With 54 women among the 144 councillors in the Calcutta Municipal Commission (CMC) elected on Tuesday, will the city be ruled differently?
"Forty four per cent of the councillors elected to the new Calcutta Municipal Corporation from Trinamul are women," Mamata Banerjee has exulted.
Will the puromatas (civic mothers), as opposed to the puropitas (civic fathers), rule with greater compassion, sympathy, transparency, honesty and efficiency - the last coming from their experience of running households - as a school of thought suggests?
Will the potholes be smoothened out of roads at last with tender loving care? Will the streets be patted dry of waterlogging with alacrity? Will the neighbourhood's trees be watched over with anxious eyes and not be felled because they are standing in the way of an upcoming multi-storeyed?
Will the city feel more loved?
The women bring in with them to the new body a lot of confidence, professional experience and in many cases, great fashion sense, but also old stereotypes: of women being nicer, cleaner (especially morally), greener and more committed individuals than men, even if some of them are proxy candidates for the men in their families. But the gender roles do not seem to be weighing down the women so much.
The city may end up feeling a little more loved, if the women have their way, but most of them look at themselves first as individuals invested with a lot of power, and since 38 among the 54 are Trinamul party members, as Didi's soldiers.

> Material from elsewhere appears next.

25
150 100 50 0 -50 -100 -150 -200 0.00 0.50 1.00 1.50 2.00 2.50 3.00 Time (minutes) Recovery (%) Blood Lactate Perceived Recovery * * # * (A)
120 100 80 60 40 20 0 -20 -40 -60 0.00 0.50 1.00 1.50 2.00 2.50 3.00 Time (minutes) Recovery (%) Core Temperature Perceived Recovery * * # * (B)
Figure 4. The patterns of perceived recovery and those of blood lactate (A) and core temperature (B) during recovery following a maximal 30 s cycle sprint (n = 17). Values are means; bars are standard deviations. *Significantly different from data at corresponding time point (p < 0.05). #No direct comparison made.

The CPM has 11 women councillors, the BJP has three while the Congress has two women in the newly elected CMC board.
Sudarshana Mukherjee of Trinamul of Ward 68 (Ballygunge), a young, sprightly former television journalist, and a first-timer with no political training, just says "Monsoons!", when asked about her role as a woman councillor.
Mukherjee, who met Mamata Banerjee at her residence and was told to work hard, is worried about the obstinate levels of water that collect in her ward during the rainy season, which is now almost always.

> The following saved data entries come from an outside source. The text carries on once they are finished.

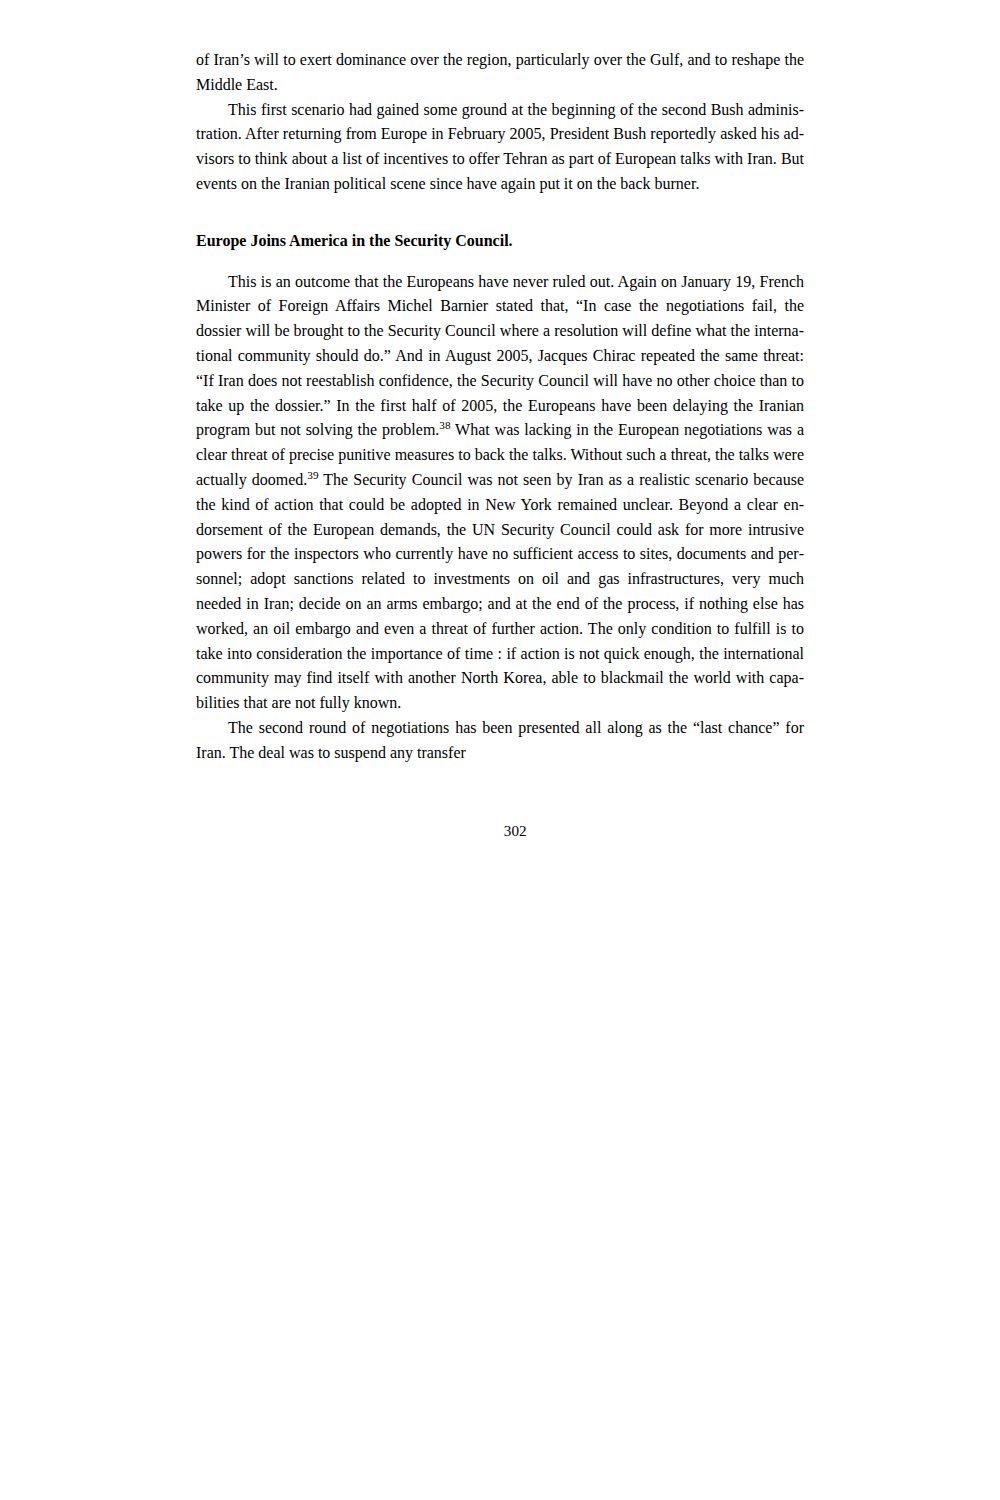of Iran’s will to exert dominance over the region, particularly over the Gulf, and to reshape the Middle East.
This first scenario had gained some ground at the beginning of the second Bush administration. After returning from Europe in February 2005, President Bush reportedly asked his advisors to think about a list of incentives to offer Tehran as part of European talks with Iran. But events on the Iranian political scene since have again put it on the back burner.
Europe Joins America in the Security Council.
This is an outcome that the Europeans have never ruled out. Again on January 19, French Minister of Foreign Affairs Michel Barnier stated that, “In case the negotiations fail, the dossier will be brought to the Security Council where a resolution will define what the international community should do.” And in August 2005, Jacques Chirac repeated the same threat: “If Iran does not reestablish confidence, the Security Council will have no other choice than to take up the dossier.” In the first half of 2005, the Europeans have been delaying the Iranian program but not solving the problem.38 What was lacking in the European negotiations was a clear threat of precise punitive measures to back the talks. Without such a threat, the talks were actually doomed.39 The Security Council was not seen by Iran as a realistic scenario because the kind of action that could be adopted in New York remained unclear. Beyond a clear endorsement of the European demands, the UN Security Council could ask for more intrusive powers for the inspectors who currently have no sufficient access to sites, documents and personnel; adopt sanctions related to investments on oil and gas infrastructures, very much needed in Iran; decide on an arms embargo; and at the end of the process, if nothing else has worked, an oil embargo and even a threat of further action. The only condition to fulfill is to take into consideration the importance of time : if action is not quick enough, the international community may find itself with another North Korea, able to blackmail the world with capabilities that are not fully known.
The second round of negotiations has been presented all along as the “last chance” for Iran. The deal was to suspend any transfer
302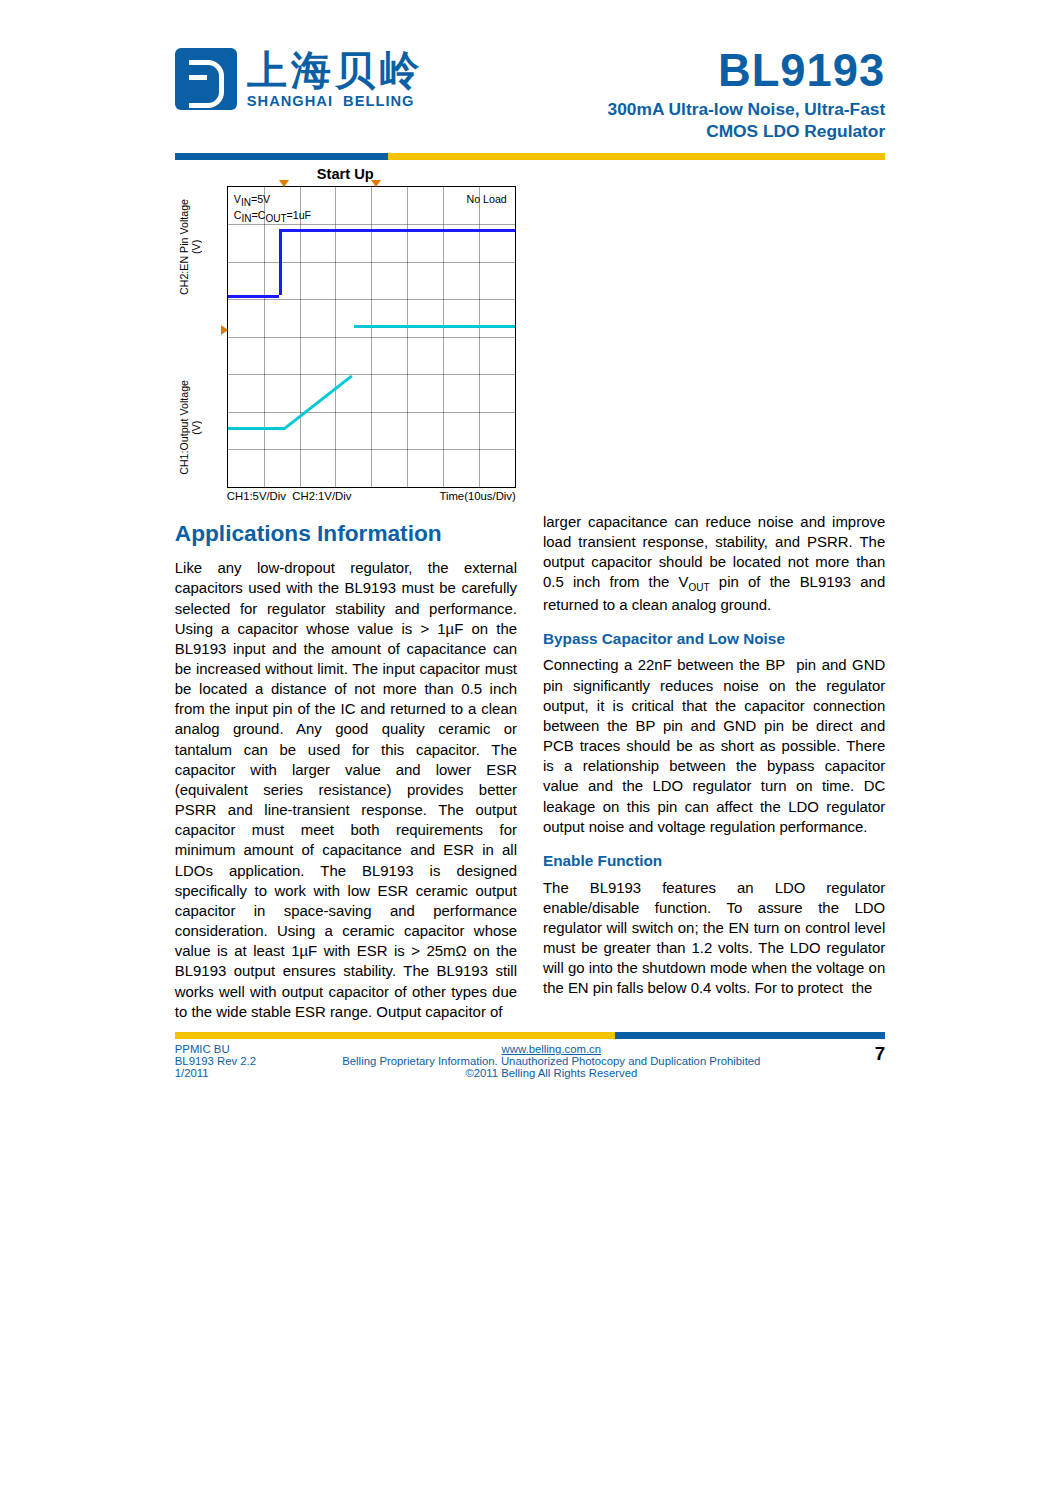上海贝岭
SHANGHAI BELLING
BL9193
300mA Ultra-low Noise, Ultra-Fast
CMOS LDO Regulator
Start Up
VIN=5V
CIN=COUT=1uF
No Load
CH2:EN Pin Voltage
(V)
CH1:Output Voltage
(V)
CH1:5V/Div CH2:1V/Div Time(10us/Div)
Applications Information
Like any low-dropout regulator, the external capacitors used with the BL9193 must be carefully selected for regulator stability and performance. Using a capacitor whose value is > 1µF on the BL9193 input and the amount of capacitance can be increased without limit. The input capacitor must be located a distance of not more than 0.5 inch from the input pin of the IC and returned to a clean analog ground. Any good quality ceramic or tantalum can be used for this capacitor. The capacitor with larger value and lower ESR (equivalent series resistance) provides better PSRR and line-transient response. The output capacitor must meet both requirements for minimum amount of capacitance and ESR in all LDOs application. The BL9193 is designed specifically to work with low ESR ceramic output capacitor in space-saving and performance consideration. Using a ceramic capacitor whose value is at least 1µF with ESR is > 25mΩ on the BL9193 output ensures stability. The BL9193 still works well with output capacitor of other types due to the wide stable ESR range. Output capacitor of
larger capacitance can reduce noise and improve load transient response, stability, and PSRR. The output capacitor should be located not more than 0.5 inch from the VOUT pin of the BL9193 and returned to a clean analog ground.
Bypass Capacitor and Low Noise
Connecting a 22nF between the BP pin and GND pin significantly reduces noise on the regulator output, it is critical that the capacitor connection between the BP pin and GND pin be direct and PCB traces should be as short as possible. There is a relationship between the bypass capacitor value and the LDO regulator turn on time. DC leakage on this pin can affect the LDO regulator output noise and voltage regulation performance.
Enable Function
The BL9193 features an LDO regulator enable/disable function. To assure the LDO regulator will switch on; the EN turn on control level must be greater than 1.2 volts. The LDO regulator will go into the shutdown mode when the voltage on the EN pin falls below 0.4 volts. For to protect the
PPMIC BU
BL9193 Rev 2.2
1/2011
www.belling.com.cn
Belling Proprietary Information. Unauthorized Photocopy and Duplication Prohibited
©2011 Belling All Rights Reserved
7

She is keen to reach out to every resident in her ward and is preparing a "Thank you" note that will be dropped at every household, something probably a woman would be more comfortable doing, but thinks that waterlogging, drainage, slum development and roads affect councillors of both genders equally.

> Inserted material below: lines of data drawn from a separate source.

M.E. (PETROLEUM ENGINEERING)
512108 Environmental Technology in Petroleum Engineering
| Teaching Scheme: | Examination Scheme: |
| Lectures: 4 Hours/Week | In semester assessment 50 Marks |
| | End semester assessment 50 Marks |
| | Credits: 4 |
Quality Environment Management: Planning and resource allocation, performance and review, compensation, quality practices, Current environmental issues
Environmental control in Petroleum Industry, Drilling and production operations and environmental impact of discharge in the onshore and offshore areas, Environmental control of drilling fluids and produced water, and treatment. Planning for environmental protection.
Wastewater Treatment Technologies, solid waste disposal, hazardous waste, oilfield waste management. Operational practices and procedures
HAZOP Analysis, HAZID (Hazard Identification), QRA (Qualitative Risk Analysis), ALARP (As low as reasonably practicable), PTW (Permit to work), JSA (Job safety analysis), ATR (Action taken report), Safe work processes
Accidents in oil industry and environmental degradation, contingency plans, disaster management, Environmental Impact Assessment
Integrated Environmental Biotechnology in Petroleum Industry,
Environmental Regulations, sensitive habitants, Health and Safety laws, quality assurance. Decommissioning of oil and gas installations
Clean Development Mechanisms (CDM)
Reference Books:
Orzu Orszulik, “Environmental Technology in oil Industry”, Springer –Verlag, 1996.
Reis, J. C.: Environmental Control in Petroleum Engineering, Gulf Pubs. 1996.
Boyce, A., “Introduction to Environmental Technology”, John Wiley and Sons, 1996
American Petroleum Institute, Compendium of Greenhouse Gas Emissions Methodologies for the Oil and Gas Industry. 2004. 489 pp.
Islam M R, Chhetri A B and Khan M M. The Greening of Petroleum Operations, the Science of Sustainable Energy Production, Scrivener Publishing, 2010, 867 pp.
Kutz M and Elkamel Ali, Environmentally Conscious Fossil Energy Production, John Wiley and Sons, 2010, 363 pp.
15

Paramita Chatterjee of Trinamul was elected from Ward 84 for the second time. She is the wife of Trinamul leader Arup Chatterjee, who was councillor of the ward five times.
She wants to improve the duration of the supply of drinking water in her area and raise the height of roads in certain stretches.
Otherwise address the "normal wear and tear" that any area is subject to.
She does not think being a woman makes any difference. She had worked in the corporate world, which was a great help, as was working alongside her husband for 25 years.
Plus a woman brings the lessons of running the household with her: in public life, they are applied on a greater field.
But things are not so tough for women, she says, because "they have changed for the better".
Because, she says, "of the leadership of Mamata Banerjee". As an afterthought she says that women are also sincere.
Jui Biswas of Ward 81 in New Alipore, who won for the second time, is also confident that being a woman makes no difference.
A relative of Trinamul leader Aroop Biswas, she too is keen on increasing the duration of drinking water supply and on building a community hall in the area.
She feels that women work as hard as men. Biswas, again with a corporate background, says she worked as a councillor by day and for the party later till the eighth month of her pregnancy, as she was used to working for eight to 12 hours.
She later admits that being a woman brought advantages: women, cutting across classes, felt more comfortable talking to another woman and they bring in more transparency, sincerity and better administration.
Then why did the 55 women in the previous CMC not make any discernible difference to the city in the last five years? Biswas said she had not looked at the women as a body; but this time she will.
But then they are all sharply defined as Didi's soldiers.